Task input Start Marker

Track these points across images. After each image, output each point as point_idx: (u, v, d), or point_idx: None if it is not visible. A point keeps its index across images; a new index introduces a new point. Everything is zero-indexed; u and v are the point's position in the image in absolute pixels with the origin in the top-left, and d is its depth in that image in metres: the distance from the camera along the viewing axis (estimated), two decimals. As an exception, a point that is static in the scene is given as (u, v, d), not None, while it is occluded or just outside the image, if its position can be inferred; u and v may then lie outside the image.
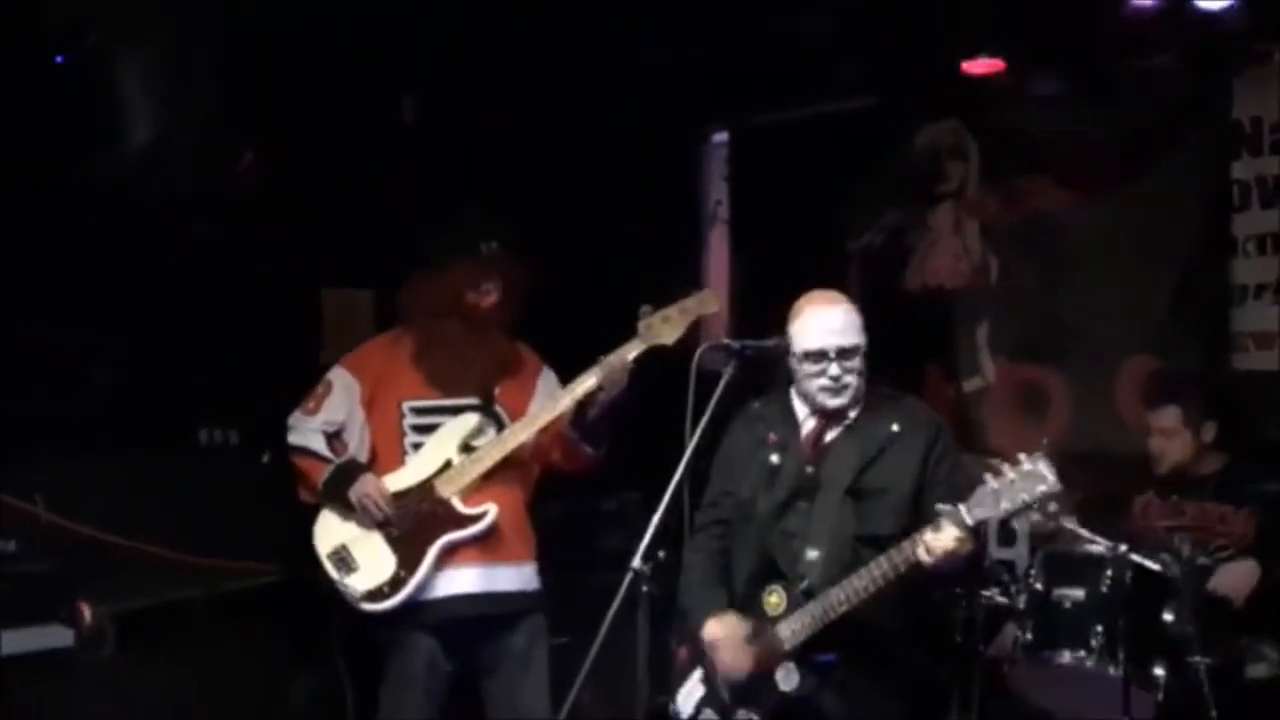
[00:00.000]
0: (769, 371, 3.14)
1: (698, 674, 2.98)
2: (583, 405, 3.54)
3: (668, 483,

Task input End Marker
Task input Start Marker

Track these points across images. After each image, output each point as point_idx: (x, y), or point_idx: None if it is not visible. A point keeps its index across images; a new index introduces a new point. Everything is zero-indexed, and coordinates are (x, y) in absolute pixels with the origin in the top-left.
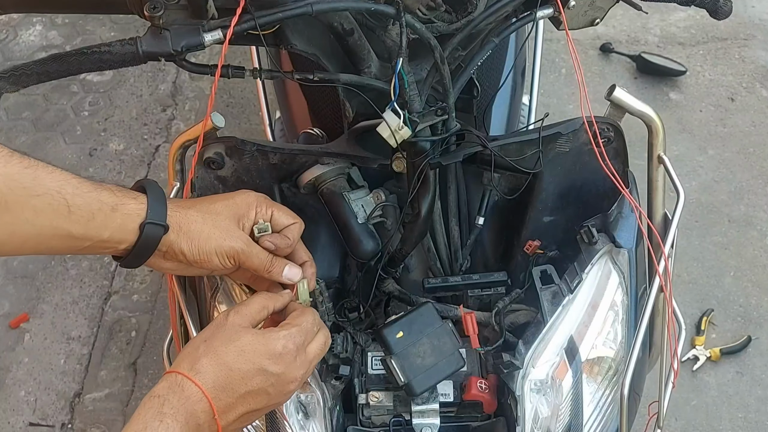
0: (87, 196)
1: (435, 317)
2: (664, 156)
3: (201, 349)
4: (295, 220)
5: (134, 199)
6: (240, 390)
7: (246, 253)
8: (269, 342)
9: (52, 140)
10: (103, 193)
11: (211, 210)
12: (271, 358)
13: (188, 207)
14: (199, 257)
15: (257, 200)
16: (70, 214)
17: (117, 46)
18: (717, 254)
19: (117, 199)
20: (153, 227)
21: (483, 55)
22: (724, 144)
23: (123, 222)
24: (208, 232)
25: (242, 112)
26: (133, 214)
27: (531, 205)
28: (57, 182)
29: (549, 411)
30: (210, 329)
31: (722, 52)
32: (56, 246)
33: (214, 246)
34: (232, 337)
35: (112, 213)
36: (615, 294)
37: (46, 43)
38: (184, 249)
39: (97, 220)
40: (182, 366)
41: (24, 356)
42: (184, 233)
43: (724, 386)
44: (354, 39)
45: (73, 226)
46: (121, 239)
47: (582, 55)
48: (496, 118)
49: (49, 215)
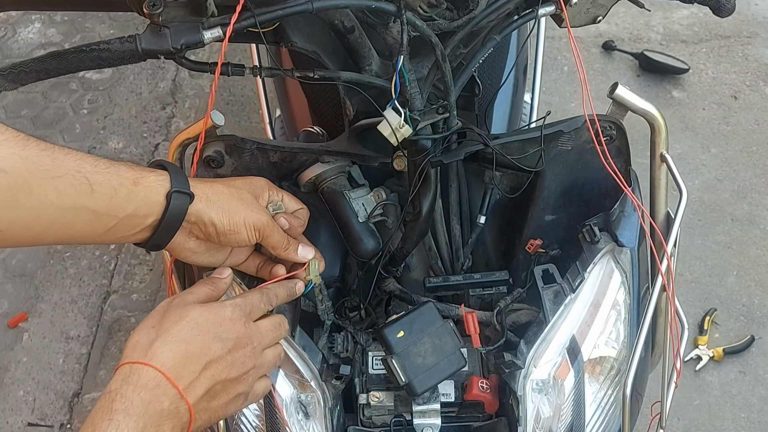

Task input End Marker
Task input Start Marker

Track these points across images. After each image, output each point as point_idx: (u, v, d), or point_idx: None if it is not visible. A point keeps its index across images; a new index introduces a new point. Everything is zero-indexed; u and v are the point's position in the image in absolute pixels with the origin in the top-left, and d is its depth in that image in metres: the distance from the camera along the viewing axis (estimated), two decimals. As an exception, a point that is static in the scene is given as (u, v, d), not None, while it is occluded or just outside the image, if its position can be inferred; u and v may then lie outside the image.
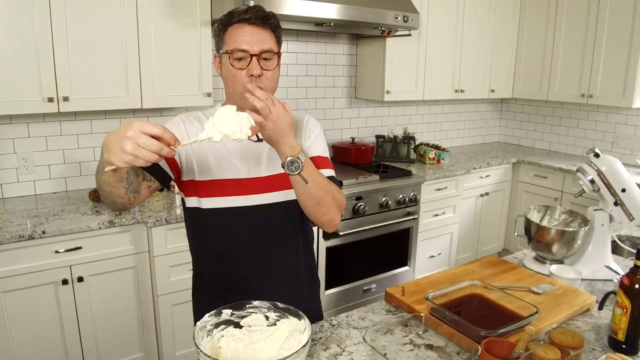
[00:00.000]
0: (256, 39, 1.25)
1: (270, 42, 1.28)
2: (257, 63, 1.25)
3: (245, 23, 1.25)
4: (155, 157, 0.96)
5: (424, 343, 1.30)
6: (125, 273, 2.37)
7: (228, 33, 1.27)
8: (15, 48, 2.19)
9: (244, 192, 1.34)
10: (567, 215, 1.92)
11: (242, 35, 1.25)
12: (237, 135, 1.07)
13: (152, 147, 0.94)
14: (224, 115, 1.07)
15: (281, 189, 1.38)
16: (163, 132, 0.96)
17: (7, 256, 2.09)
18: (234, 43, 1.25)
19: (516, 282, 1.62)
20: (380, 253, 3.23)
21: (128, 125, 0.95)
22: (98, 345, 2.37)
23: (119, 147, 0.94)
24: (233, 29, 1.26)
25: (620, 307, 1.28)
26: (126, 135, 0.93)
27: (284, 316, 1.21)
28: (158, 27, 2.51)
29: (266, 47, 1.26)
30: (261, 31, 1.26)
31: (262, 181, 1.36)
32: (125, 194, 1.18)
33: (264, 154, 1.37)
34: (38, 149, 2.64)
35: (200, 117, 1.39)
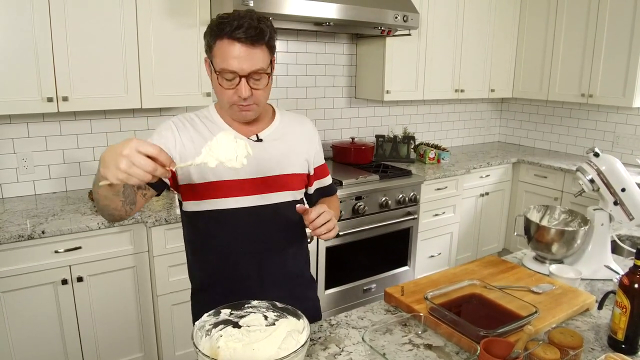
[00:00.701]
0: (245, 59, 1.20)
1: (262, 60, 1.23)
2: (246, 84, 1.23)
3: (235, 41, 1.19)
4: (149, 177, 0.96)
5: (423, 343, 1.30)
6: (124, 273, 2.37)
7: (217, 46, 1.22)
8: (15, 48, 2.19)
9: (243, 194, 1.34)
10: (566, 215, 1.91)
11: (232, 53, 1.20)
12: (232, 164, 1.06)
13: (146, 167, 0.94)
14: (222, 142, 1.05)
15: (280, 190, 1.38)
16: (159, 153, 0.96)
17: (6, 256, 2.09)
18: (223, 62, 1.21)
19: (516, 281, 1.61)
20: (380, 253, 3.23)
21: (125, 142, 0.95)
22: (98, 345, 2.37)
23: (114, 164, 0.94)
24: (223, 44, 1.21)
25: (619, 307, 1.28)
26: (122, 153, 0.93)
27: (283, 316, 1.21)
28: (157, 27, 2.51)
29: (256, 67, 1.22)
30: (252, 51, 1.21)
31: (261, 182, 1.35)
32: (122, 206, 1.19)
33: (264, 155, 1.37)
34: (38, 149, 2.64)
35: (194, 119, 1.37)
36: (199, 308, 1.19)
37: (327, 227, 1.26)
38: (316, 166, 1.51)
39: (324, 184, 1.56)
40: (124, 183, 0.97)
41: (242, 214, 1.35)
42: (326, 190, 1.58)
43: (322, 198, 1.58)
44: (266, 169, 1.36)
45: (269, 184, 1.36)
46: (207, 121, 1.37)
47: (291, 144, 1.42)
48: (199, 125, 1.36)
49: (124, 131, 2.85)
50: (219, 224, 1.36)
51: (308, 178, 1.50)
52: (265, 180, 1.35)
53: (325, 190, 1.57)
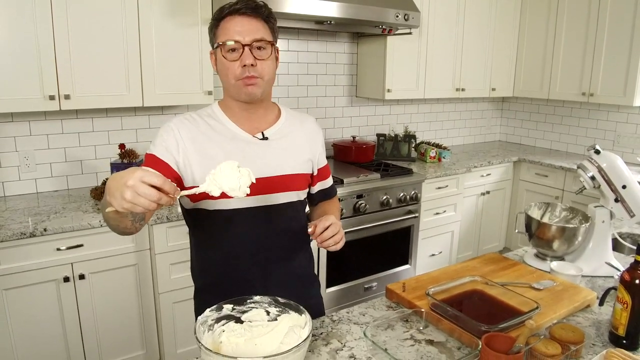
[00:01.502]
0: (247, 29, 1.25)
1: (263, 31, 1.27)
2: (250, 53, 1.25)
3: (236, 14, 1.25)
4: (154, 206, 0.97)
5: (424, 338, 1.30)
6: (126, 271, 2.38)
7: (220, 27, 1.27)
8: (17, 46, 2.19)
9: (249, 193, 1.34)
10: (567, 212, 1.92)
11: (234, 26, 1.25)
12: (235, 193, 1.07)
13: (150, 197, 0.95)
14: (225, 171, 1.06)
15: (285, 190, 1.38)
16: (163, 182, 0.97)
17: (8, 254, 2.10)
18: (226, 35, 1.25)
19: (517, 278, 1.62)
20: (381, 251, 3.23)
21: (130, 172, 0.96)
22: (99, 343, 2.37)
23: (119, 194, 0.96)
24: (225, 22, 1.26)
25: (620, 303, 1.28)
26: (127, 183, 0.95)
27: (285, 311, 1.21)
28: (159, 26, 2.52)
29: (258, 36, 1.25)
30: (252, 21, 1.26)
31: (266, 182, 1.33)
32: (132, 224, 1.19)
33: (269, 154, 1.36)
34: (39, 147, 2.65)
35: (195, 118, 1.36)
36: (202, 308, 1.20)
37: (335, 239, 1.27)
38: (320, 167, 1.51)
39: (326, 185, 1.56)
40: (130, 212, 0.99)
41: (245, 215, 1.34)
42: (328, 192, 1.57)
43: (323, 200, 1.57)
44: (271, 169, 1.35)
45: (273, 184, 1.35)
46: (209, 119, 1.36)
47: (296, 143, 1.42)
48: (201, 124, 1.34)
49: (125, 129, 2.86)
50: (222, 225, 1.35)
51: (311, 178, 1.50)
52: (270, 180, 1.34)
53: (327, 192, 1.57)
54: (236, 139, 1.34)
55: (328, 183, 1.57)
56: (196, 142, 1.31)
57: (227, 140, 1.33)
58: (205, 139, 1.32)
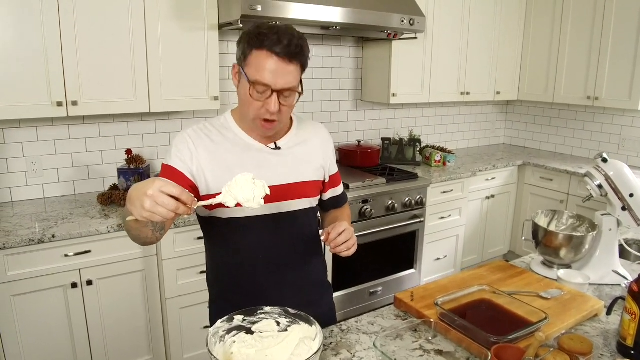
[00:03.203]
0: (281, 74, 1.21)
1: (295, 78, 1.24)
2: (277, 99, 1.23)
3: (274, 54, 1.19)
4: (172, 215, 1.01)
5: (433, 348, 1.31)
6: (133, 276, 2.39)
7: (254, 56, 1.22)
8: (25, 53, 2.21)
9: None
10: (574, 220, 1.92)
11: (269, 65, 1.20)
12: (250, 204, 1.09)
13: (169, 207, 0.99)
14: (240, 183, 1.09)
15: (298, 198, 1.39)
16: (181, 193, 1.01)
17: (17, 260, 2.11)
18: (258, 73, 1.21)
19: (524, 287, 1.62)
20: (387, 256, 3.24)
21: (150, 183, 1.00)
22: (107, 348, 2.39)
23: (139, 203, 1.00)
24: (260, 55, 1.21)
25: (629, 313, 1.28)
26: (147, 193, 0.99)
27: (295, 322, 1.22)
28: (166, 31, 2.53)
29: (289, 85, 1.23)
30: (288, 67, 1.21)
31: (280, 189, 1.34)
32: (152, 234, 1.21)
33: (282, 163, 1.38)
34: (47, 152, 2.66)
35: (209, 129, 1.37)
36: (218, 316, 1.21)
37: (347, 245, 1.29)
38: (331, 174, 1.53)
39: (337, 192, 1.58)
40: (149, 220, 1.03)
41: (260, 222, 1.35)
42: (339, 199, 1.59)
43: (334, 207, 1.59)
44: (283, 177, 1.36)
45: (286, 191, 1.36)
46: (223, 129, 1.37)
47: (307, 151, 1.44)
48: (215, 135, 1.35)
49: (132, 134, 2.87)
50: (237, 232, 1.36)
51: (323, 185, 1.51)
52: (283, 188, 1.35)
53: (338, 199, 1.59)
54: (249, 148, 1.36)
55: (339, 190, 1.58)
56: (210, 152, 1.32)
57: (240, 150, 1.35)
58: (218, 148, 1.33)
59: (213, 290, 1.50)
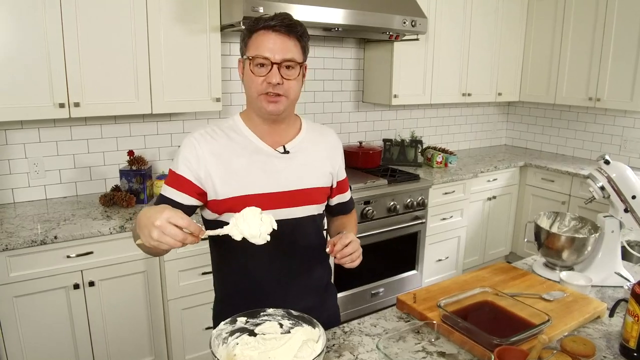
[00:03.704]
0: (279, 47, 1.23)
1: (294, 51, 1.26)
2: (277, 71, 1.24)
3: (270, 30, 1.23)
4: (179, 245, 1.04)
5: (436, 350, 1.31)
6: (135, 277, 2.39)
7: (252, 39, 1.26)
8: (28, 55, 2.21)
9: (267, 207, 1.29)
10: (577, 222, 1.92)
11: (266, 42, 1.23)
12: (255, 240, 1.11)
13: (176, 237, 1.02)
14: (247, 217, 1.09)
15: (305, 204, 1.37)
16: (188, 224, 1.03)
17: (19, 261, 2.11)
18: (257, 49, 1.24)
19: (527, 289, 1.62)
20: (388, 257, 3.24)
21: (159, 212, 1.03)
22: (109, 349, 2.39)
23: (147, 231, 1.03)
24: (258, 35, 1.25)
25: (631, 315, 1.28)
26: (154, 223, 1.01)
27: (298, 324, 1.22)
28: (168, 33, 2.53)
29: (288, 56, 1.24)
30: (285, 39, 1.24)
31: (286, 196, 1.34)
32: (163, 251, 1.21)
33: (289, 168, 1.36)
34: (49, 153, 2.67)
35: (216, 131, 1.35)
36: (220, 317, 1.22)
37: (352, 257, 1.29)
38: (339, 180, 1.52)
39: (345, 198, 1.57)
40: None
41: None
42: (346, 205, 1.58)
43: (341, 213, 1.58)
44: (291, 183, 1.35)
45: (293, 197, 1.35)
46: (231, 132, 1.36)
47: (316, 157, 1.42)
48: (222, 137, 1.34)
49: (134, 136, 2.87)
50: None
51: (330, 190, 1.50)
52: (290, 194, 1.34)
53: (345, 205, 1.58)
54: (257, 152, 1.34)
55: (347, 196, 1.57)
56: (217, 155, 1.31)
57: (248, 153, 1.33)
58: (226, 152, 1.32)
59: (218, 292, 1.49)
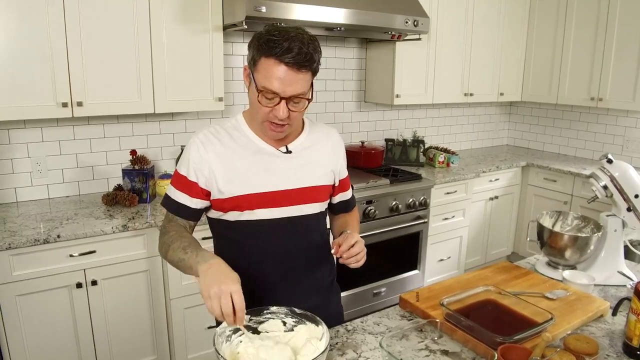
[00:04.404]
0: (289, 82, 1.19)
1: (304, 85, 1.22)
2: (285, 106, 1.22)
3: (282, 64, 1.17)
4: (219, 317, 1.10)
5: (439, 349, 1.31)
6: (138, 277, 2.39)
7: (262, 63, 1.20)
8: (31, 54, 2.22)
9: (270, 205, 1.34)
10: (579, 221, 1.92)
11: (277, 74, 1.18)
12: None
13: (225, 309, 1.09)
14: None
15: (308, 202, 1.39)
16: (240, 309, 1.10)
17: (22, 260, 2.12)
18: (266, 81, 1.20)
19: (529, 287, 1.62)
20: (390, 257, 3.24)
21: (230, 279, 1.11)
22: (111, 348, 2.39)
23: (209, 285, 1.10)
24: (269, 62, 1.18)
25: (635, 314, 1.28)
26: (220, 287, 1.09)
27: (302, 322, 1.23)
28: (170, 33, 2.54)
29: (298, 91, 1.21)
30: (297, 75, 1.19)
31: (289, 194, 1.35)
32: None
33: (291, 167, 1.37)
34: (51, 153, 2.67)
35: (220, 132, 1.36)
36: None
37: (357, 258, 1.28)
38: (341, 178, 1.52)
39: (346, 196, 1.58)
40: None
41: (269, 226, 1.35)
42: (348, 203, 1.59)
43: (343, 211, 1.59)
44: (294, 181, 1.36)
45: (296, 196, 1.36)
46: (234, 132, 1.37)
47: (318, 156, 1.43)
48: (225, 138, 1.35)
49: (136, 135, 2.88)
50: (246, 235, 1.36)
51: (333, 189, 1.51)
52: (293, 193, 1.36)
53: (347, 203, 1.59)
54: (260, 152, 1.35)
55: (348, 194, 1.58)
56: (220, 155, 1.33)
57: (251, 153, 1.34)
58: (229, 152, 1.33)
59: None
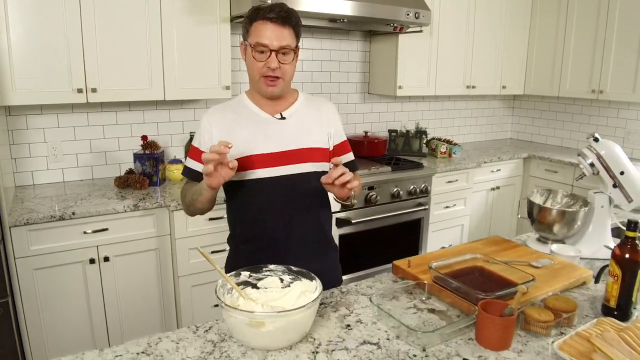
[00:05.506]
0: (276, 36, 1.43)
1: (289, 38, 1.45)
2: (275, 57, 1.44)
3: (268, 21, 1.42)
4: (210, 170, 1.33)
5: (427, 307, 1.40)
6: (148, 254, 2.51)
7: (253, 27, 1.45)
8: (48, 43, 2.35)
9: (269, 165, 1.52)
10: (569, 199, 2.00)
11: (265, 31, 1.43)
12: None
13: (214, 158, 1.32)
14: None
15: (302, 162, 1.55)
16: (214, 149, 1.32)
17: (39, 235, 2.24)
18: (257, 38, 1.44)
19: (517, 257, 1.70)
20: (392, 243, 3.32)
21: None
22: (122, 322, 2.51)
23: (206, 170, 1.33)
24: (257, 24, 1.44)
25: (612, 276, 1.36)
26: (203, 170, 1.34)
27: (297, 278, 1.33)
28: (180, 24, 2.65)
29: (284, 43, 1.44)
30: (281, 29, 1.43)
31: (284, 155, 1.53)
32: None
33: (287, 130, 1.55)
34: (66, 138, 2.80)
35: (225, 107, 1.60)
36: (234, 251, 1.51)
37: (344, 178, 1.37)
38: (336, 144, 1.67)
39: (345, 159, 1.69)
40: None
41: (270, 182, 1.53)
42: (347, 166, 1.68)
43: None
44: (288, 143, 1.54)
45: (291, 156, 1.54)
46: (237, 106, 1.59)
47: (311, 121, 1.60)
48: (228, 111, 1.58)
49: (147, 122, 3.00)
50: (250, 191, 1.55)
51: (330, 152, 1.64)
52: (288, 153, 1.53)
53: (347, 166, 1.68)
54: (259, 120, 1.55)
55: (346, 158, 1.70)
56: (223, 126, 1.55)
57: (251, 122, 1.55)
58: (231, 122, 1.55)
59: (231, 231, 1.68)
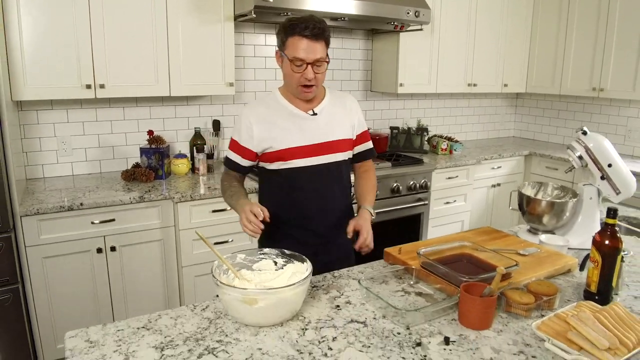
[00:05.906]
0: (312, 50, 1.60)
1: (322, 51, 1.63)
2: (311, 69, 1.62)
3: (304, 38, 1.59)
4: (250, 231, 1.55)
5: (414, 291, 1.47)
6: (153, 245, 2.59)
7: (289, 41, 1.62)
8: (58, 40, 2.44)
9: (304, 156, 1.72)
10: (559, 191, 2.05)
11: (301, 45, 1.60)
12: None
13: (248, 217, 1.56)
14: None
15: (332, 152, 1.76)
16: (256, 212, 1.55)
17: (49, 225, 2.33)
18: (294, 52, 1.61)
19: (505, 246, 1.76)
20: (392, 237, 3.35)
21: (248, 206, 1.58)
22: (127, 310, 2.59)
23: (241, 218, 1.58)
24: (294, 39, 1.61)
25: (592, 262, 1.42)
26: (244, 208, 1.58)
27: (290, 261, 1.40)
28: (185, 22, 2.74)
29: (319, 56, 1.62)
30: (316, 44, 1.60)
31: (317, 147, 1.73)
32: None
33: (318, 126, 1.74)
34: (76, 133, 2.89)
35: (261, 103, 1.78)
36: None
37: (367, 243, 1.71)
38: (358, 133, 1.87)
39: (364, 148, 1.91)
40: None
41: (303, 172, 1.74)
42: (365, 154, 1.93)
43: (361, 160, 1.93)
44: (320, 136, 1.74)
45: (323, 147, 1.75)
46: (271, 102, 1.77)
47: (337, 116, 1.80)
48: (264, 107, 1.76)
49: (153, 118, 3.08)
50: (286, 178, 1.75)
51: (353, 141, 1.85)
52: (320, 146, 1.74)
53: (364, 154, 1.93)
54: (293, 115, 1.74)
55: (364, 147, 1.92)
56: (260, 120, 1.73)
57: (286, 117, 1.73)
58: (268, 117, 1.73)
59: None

Task input End Marker

### The problem
Your task is to restate, word for word, only those lines above that fall between the line holding "44: (354, 39)" and the line holding "49: (49, 215)", inclusive.

### Solution to this problem
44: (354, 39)
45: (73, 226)
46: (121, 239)
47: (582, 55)
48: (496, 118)
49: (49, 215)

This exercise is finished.